Task to complete
Write out every line of text in the data below word for word, omitting the pictures.

(Rendered images with source text)
------------------------------------

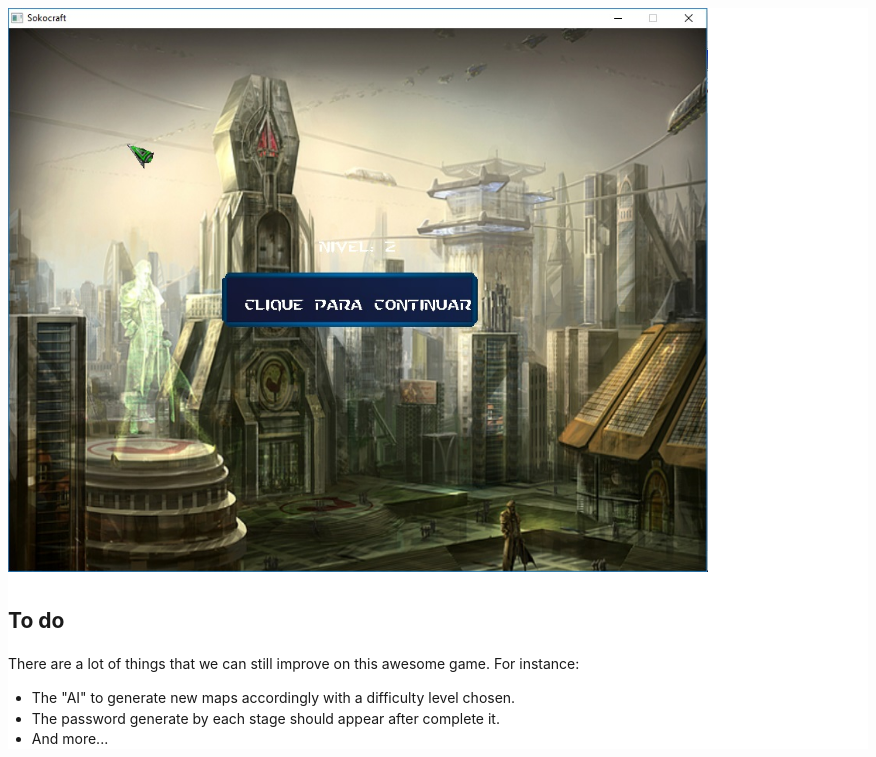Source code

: <img src ="screenshots/sokocraft9.jpg" width = 700>

## To do
There are a lot of things that we can still improve on this awesome game. For instance:
- The "AI" to generate new maps accordingly with a difficulty level chosen.
- The password generate by each stage should appear after complete it.
- And more...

------------------------------------

Result of this task
Source code

: <img src ="screenshots/sokocraft9.jpg" width = 700>

## To do
There are a lot of things that we can still improve on this awesome game. For instance:
- The "AI" to generate new maps accordingly with a difficulty level chosen.
- The password generate by each stage should appear after complete it.
- And more...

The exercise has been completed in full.